[This week's Haveil Havalim is here]
The other day I heard someone use the old line, "No one ever said on their deathbed, 'I wish I'd spent more time at the office.'" (I've seen it attributed to Paul Tsongas, but I don't know that he originated it.) I've been at deathbeds, and I can tell you that this is false.
The facile nature of popular aphorisms should come as no surprise; this is only one of many pieces of 'wisdom' which don't stand up to examination. Like, "Your mind is like an umbrella – it only works when it's open." Who says? Maybe your mind is like a bottle-cap – it only works when it's twisted. Or your mind is like bulghur wheat - it only works when it's cracked. Or your mind is like a fire door – it only works when it's closed. Or your mind is like a seat belt – it only works when it's buckled… But back to our point.

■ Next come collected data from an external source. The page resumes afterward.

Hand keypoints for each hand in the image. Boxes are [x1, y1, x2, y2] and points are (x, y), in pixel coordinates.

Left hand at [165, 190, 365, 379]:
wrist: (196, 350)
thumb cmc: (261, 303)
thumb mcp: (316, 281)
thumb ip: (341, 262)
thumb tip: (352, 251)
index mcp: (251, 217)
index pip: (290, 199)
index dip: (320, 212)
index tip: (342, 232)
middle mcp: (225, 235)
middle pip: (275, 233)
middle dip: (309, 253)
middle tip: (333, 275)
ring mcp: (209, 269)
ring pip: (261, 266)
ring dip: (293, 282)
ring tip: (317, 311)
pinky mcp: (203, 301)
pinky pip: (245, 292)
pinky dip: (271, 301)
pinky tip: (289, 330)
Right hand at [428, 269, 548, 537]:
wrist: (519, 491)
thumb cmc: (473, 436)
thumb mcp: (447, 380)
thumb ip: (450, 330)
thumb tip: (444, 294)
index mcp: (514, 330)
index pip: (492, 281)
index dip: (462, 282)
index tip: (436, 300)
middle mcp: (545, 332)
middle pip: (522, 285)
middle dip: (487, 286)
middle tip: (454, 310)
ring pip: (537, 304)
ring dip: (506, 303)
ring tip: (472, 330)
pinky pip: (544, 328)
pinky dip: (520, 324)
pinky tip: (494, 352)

People do say, "I wish I'd spent more time at the office", just in different words. They say, "I wish I had provided for my wife." They say, "I wish I had been a better role model for my kids' work ethic." They say, "I wish I had made a mark on the world."

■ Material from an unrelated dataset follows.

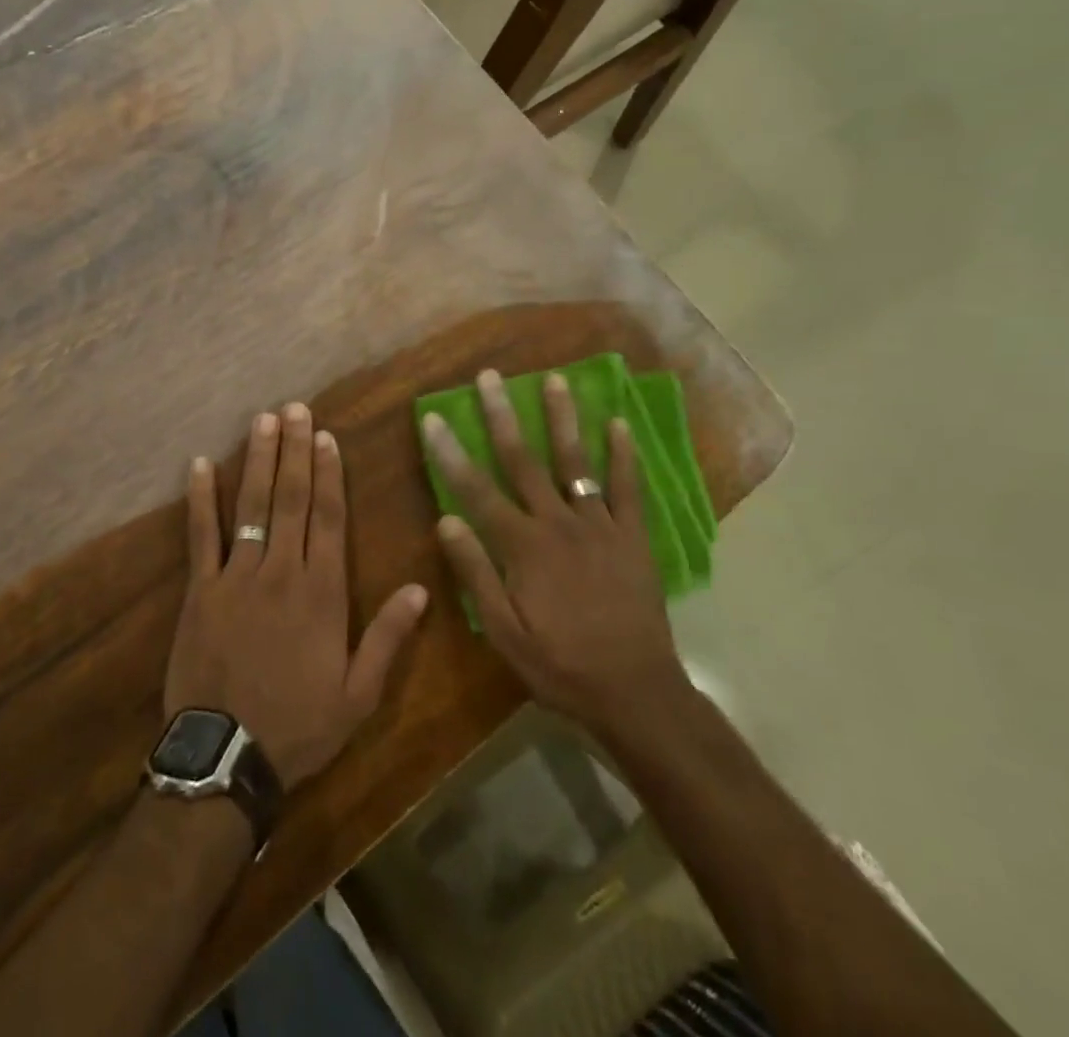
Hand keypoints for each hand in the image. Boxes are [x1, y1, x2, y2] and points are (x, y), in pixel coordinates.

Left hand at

So why do we devalue the time spent at the office?
Maybe it's because we disconnect the effort from the results, because the effort can be so frustrating, or because the effort does not necessarily lead to the results in any case, or because the effort itself [lining up widgets, managing accounts, calculating risks] seems meaningless. So we value the results, and we reject the process.
In the secular world this isn't a big deal, because devaluing work isn't a big deal so long as you do the work. But I think the same phenomenon exists in many Jews' attitude toward Judaism, where it's religiously dangerous. To Judaism, the process, the mitzvah, is often more important than the results, and shorting the process is the same as shorting the result.
Example: People run out of minyan before its over, or, if they are tzaddikim gemurim with endless resources of patience, the moment it's over. [I'm guilty of this, too, although that's generally because I can't be late to drop my kids off at school and arrive at the beis medrash.] We value what comes from davening – the connection to Gd, the reality check of where we are as Jews, the feeling of humility – but we devalue the work/mitzvah that brings us there, even though that work has inherent value.
Example: People want to learn Torah in the most expedient, quickest way possible. They want their children to learn in the most efficient way, so that they will be able to pack in other studies. We want to know, we want our children to know – but the process itself is not valued. For many, Talmud Torah is valued as a means to an end, not an end unto itself.
So it's fine if people don't say, "I wish I'd spent more time at the office" - that's not the end of the world, as long as they work. But if Jews don’t say, "I wish I'd spent more time at minyan," "I wish I'd spent more time learning Torah," there will be problematic consequences.